当時、買いたての圧力鍋を使いたくて使いたくてで、彼女の家にまで持ち込んで料理をした。
「圧力鍋?高かったんじゃないの?」
相手も欲しがっていたものだから、声に少しだが非難の色が交じる。
スチール製で重かったが、圧力鍋にしては千円と安かった。
ゴロゴロ大きい野菜が短い時間でやわらかくなる便利さに、彼女の声はトゲをどこかに忘れてしまったらしい。
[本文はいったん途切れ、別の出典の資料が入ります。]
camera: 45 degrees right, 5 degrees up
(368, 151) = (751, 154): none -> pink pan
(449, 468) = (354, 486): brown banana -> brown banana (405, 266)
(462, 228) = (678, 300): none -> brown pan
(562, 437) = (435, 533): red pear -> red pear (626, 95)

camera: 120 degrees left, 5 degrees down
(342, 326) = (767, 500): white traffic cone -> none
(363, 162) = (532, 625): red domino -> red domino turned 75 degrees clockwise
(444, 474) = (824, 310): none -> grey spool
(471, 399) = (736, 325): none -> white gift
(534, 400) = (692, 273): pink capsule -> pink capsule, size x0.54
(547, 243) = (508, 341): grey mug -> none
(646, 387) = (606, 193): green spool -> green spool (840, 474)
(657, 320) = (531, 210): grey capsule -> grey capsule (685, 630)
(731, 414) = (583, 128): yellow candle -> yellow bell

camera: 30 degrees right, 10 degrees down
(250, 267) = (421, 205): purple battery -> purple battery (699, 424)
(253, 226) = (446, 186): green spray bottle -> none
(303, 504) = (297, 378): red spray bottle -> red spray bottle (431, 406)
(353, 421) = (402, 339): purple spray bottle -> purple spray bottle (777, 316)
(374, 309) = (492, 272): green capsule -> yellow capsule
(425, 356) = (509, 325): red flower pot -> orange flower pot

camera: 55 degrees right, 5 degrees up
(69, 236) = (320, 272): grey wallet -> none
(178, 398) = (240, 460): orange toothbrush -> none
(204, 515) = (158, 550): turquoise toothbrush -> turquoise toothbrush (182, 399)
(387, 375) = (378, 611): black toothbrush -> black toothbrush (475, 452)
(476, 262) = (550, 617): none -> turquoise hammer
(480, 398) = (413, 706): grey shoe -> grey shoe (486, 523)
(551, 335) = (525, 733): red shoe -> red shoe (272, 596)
目はキラキラしてきた。
「おいひー、じゃごいも♪ほふほふー」
自分の作ったものを美味しそうに食べてもらう…
ほくほくのじゃがいもが胃も心もあたためてくれた。
「重いし、置いていくわ」
ある日置き去りにした圧力鍋は、そのときは思いもしなかったが、帰らぬ人となってしまった。
関係がギクシャクしてしまい、なんともならず、とうとう別れるんだなというとき、
彼女の家の駐車場で僕は運転席から窓を開け、最後の会話をした。
「あ…圧力鍋は?」
「あぁ…、重いし…よかったら使って」
じゃあ、と言って急ぐ用事もないだろうに、逃げるように車を走らせた。
しばらくして新しい圧力鍋を買った。
同じのを買うのも、それより見栄えの悪いのを買うのもシャクだったので、
少しイイやつを買ってみた。
ステンレス製で重いは重いが、ピカピカに輝いている。
前のやつは光沢加工がされていなかった。
圧をかけたとき、あまりに重りがプシュー!っと勢いよく回るので驚いた。
前のやつはちょっと浮いてコトコト動くだけ、今度のはかなりジャジャ馬だ。
カレー、シチュー、角煮…
料理をするたびに、前のやつは…、今度のやつは…、前のやつは…、
いつも比べていた。
失敗して焦がしてしまうと、「あぁ!前のなら失敗せぇへんのに」。鍋に向かってどなったりもした。
前の鍋でした失敗など、どこかに消えてしまったようだ。
幾日、幾月と経ち、ある日から二つの圧力鍋を使いこなすようになった。
あっちではコトコトお鍋、こっちではプシュー!お鍋。
ずっと使おうと思っていたものが、急に帰らぬ人となったり、
もういないんだ、と思ったら急にまた出逢ったり…。
鍋の世界もなかなか旨くいかないが、それがまた面白いとこなのかもしれないな、と今は思う。